All of my protests died on my tongue as he closed the distance between us and pulled me in for a kiss, the feeling of our lips connecting now more than familiar to me. It was a feeling I didn’t want to have to go without again.

∞∞∞

“You’re really looking good these days, Mr. King,” I smirked as I traced a finger up and down his stomach. It was a week later and the two of us were cuddled up together on the bed in the basement. Jasper and I made love nightly, with intense desire and emotion on his part and almost frantic fervency on mine. Each time I allowed him to sink into me, I closed my eyes and soaked it all in, committing his every touch, every whisper to memory.

I drank his essence in through my pores, wanting to hold on to him as long as I could. Because I knew that this bliss we’ve found together was on borrowed time, and that any day, the outside world might barge in.

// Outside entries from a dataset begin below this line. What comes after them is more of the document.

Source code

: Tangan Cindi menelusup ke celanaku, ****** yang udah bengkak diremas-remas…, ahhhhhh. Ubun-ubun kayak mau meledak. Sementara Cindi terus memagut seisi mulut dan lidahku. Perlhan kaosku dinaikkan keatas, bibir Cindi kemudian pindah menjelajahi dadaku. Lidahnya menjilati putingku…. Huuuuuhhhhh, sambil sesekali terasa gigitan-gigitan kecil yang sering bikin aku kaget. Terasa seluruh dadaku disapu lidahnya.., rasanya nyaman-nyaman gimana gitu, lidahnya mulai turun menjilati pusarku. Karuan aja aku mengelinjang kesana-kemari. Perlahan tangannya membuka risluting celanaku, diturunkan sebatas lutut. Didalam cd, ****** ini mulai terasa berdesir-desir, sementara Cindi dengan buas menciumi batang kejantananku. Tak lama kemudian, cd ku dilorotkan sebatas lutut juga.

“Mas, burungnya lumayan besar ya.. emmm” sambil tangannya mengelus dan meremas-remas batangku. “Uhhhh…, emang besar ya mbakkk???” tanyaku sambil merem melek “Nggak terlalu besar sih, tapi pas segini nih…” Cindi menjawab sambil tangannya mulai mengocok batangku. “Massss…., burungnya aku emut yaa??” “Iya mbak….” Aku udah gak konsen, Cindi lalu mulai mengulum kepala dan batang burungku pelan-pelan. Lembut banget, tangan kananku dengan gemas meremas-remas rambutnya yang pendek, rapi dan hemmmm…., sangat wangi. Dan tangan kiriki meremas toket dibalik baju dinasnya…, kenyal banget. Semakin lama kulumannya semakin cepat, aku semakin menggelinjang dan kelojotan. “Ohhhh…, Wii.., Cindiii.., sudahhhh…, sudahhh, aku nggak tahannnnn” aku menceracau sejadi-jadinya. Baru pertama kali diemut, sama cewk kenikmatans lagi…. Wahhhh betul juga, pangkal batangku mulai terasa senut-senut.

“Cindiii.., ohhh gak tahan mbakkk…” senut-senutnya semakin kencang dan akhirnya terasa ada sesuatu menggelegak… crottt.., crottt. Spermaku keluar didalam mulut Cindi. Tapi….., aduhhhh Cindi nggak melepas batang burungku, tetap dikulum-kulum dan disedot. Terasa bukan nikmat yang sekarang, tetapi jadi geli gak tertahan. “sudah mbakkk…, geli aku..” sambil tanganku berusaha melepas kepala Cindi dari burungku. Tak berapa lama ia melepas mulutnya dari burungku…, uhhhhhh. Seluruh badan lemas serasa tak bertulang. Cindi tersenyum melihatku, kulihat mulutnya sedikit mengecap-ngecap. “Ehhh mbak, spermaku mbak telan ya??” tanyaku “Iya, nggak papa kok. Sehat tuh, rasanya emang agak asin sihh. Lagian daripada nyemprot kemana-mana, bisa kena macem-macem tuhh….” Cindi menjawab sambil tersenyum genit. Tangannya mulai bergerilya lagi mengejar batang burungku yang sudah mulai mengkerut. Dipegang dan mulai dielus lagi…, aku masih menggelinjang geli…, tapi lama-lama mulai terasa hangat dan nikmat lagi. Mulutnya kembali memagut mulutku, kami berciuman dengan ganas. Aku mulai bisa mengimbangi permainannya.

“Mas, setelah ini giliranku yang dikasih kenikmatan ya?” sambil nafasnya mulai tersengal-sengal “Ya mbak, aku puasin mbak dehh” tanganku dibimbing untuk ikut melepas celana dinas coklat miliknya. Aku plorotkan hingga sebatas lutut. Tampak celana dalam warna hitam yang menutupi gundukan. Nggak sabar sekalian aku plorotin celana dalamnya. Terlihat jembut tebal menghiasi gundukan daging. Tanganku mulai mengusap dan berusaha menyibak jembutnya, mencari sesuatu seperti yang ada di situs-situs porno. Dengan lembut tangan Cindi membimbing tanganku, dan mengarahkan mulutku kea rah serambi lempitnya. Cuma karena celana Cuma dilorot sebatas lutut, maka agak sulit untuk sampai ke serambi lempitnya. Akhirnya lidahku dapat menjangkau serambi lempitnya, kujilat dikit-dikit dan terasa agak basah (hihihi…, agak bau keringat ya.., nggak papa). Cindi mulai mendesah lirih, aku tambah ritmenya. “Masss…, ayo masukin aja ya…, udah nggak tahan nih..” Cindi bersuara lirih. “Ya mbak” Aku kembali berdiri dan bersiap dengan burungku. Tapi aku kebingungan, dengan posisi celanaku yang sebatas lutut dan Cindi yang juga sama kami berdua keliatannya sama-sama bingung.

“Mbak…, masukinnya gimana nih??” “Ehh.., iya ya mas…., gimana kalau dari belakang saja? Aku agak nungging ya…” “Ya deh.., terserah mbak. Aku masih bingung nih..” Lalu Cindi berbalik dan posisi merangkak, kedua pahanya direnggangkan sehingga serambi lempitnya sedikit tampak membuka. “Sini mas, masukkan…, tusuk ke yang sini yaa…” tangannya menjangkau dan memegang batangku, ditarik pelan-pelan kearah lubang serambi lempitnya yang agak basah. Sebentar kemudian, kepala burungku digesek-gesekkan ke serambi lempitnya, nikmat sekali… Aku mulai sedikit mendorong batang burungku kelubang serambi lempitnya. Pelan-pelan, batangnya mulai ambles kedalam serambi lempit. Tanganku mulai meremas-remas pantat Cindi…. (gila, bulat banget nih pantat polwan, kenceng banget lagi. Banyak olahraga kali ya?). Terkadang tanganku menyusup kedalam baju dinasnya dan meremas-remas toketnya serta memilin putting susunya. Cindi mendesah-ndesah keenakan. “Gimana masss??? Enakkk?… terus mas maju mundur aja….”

We snuck down here the second we were sure Gran, and the kids were fast asleep. At some point, we would have to tell them all about our relationship, but right now, it wasn’t a conversation I was ready to have.

“Ihaveput on a little more weight, haven’t I? I’m a lot less lanky than I used to be.” He grinned. “Must be because of all that amazing food you practically force down my throat.”